致知出版社 一日一話 読めば心が熱くなる・・ 第二弾 28 「フランクリン 十三の徳目」

 渡邊 利雄 東京大学名誉教授

 ベンジャミン・フランクリンの「自伝」の中に、世界でも広く知られた「十三の徳目」があります。
 フランクリンにとって「十三の徳目」は「道徳的に完璧な域に達しようという、大胆で困難な計画でした。「自伝」にはその実践法が細かに記されています。
 彼はまずこれらの徳目を習慣化するために手帳に表を作り、各徳目についての達成度を厳格に点検していくのです。例えば最初の週は一番目の徳目の「節制」に意識を集中させ、節制に関することは、どんな些細な失敗も目を光らせる。夕方に一日の過ちを黒点で記録する、というものでした。
 一週間で黒点がなければこの徳目は達成、それを確認した上で、次の週は二つ目の「沈黙」に移る。
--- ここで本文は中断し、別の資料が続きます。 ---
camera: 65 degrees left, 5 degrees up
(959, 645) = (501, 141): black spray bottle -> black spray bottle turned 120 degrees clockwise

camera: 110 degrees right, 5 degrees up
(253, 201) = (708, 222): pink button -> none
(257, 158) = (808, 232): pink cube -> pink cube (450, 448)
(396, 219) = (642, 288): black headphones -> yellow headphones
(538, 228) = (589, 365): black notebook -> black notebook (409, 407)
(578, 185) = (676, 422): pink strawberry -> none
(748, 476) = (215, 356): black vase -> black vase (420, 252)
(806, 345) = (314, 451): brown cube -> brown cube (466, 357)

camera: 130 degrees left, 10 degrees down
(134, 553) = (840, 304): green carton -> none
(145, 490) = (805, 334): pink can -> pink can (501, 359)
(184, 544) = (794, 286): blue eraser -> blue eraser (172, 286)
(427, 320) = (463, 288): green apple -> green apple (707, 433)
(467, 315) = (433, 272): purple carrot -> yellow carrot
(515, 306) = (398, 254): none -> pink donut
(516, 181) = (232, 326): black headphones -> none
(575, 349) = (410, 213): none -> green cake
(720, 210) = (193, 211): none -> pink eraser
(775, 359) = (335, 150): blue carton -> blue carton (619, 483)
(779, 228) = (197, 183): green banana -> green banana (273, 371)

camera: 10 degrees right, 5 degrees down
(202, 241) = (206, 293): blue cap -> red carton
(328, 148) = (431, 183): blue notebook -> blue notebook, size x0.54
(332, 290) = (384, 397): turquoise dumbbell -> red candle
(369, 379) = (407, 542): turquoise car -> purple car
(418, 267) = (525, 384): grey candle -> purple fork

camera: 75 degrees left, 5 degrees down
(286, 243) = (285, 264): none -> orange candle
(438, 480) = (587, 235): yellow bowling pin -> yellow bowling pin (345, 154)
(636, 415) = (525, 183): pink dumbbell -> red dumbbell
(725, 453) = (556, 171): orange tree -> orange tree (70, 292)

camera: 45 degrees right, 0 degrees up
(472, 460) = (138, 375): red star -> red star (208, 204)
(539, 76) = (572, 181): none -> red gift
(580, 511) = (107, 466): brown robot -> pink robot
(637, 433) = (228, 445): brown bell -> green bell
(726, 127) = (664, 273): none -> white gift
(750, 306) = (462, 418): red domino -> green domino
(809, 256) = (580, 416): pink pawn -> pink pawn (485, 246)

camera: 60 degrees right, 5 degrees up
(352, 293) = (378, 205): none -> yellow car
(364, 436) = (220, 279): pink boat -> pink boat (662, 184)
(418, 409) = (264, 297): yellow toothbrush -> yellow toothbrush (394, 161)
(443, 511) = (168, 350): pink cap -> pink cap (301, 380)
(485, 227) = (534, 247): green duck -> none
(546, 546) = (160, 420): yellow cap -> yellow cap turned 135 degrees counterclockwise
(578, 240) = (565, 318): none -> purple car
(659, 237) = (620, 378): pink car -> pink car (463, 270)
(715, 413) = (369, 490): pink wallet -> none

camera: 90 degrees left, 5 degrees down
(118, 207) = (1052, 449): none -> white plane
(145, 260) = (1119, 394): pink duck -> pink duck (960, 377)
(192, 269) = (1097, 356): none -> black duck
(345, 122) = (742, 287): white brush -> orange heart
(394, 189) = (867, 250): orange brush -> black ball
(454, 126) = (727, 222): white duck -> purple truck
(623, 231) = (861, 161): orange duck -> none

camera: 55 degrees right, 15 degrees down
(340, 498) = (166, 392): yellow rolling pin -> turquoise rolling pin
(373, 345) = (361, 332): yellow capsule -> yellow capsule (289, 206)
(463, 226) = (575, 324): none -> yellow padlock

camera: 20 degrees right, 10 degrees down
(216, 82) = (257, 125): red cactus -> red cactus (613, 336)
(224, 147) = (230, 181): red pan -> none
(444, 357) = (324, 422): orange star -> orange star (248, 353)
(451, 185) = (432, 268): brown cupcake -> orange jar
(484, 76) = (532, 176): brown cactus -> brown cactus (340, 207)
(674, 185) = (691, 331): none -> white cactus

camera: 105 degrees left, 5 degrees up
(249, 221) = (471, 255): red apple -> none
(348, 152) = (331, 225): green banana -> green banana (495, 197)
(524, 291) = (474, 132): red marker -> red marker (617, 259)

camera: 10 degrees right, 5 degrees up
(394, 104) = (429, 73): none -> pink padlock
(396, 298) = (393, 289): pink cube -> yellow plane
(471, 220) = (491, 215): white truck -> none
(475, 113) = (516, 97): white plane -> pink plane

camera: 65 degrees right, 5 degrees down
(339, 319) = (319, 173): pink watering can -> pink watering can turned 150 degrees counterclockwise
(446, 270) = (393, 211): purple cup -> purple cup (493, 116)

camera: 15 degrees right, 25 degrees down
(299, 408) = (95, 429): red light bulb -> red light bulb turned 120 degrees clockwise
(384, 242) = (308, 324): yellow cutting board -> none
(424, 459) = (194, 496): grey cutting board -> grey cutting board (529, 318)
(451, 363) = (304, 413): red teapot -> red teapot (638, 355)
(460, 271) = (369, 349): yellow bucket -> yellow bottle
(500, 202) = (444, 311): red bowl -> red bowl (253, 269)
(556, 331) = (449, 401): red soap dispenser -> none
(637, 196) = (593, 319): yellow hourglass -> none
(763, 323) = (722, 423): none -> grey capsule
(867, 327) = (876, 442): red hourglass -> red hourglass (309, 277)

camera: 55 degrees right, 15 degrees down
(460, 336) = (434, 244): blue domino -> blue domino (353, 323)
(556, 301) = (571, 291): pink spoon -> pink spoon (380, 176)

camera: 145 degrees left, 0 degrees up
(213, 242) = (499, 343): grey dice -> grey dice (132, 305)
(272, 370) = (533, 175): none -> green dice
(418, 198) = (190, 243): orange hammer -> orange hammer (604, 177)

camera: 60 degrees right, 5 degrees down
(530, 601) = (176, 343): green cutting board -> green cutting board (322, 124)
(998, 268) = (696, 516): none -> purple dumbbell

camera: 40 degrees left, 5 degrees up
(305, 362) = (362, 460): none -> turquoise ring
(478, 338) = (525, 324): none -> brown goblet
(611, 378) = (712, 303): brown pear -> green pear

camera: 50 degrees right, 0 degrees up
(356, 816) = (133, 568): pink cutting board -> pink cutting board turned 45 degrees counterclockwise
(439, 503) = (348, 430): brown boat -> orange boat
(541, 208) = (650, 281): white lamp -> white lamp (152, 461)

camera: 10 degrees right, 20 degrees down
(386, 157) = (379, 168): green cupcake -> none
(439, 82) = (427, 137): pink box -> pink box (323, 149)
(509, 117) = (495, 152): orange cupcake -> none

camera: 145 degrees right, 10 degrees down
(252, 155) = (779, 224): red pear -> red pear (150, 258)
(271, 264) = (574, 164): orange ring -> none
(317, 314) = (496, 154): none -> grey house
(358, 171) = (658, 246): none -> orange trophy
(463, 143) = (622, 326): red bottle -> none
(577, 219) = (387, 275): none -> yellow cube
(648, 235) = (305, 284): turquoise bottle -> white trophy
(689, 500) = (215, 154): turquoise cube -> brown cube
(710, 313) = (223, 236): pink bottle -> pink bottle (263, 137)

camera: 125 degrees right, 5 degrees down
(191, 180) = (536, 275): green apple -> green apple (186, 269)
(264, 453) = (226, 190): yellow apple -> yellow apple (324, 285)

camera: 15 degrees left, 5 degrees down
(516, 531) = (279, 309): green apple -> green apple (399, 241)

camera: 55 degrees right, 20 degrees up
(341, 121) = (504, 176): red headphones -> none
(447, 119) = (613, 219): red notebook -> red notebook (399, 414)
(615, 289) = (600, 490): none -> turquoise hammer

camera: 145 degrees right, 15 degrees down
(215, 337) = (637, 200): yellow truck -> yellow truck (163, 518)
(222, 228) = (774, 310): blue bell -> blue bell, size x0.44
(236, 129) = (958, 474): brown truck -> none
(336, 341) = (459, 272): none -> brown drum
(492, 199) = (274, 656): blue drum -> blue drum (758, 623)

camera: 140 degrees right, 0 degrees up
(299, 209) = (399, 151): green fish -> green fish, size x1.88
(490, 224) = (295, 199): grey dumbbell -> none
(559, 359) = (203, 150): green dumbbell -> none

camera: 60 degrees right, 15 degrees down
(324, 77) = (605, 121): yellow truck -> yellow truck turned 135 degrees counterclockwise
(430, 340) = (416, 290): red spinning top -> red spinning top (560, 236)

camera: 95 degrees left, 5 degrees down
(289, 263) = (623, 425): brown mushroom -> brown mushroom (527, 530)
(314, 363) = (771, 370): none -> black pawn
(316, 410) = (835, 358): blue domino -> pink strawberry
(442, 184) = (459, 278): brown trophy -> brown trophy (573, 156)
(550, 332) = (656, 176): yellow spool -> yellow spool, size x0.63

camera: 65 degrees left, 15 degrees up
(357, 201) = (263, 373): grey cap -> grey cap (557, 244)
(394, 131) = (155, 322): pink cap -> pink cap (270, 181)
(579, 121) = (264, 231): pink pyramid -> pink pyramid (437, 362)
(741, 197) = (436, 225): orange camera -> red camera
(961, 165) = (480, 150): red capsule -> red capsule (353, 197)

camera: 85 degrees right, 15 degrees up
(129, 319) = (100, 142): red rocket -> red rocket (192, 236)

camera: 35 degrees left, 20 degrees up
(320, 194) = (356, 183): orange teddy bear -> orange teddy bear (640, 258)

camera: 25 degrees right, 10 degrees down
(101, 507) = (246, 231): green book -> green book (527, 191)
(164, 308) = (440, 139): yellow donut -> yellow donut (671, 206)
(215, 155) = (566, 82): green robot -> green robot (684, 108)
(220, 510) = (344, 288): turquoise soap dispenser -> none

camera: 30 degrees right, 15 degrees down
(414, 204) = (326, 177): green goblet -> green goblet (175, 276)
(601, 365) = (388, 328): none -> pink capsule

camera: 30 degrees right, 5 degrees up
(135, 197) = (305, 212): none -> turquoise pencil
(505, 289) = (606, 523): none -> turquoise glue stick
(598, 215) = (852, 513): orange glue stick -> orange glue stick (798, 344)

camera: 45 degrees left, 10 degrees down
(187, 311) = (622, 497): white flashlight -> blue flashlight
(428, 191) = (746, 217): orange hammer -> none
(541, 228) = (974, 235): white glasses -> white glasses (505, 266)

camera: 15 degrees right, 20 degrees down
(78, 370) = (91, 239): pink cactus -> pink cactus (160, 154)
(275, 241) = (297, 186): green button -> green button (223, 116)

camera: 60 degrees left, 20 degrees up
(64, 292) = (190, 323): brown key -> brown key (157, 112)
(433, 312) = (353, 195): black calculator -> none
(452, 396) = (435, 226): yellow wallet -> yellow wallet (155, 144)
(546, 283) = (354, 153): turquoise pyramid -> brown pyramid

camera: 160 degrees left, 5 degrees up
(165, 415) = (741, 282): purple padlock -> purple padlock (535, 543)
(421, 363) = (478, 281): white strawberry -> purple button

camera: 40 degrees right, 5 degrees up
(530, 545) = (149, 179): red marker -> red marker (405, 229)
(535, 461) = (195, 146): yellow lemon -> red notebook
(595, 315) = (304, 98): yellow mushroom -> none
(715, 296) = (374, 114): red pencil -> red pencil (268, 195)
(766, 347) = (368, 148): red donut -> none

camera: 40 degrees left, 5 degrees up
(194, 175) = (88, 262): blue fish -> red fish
若き日のフランクリンは、このようにして「十三の徳目」を実践しました。
 全部を一度にやるよりは、まずは特定の徳目に注意を集中させ、それを一つずつ広げるのが効果的だという、いかにも合理主義者らしい彼の考え方が読み取れます。

1.節制
 頭が鈍るほど食べないこと、酔って浮かれ出すほど飲まないこと。
2.沈黙
 他人または自分自身の利益にならないことはしゃべらないこと。つまらぬ話は避けること。
3規律
 自分の持ち物はすべて置く場所を決めておくこと。自分の仕事はそれぞれ時間を決めてやること。
4.決断
 やるべきことを実行する決心をすること。決心したことは必ず実行すること。
5.節約
 他人または自分のためにならないことに金を使わないこと。即ち無駄な金は使わないこと。
6.勤勉 
 時間を無駄にしないこと。有益な仕事に常に従事すること。必要ない行為はすべて切り捨てること。
7.誠実
 策略を用いて人を傷つけないこと。悪意を持たず、公正な判断を下すこと。発言する際も同様。
8.正義
 他人の利益を損なったり、与えるべきものを与えないで、他人に損害を及ぼさないこと。
9.中庸
 両極端を避けること。激怒するに値する屈辱をたとえ受けたにせよ、一歩その手前でこらえて激怒は抑えること。
10.清潔
 身体、衣服、住居の不潔を黙認しないこと。
11.平静
 小さなこと、つまり、日常茶飯事や、避けがたい出来事で心を乱さないこと。
12. 純潔
 性の営みは健康、または子孫のためにこれを行って、決してそれに耽って頭の働きを鈍らせたり、身体を衰弱させたり、自分自身、または他人の平和な生活や信用を損なわないこと。
13.謙虚
 キリストとソクラテスに見習う事。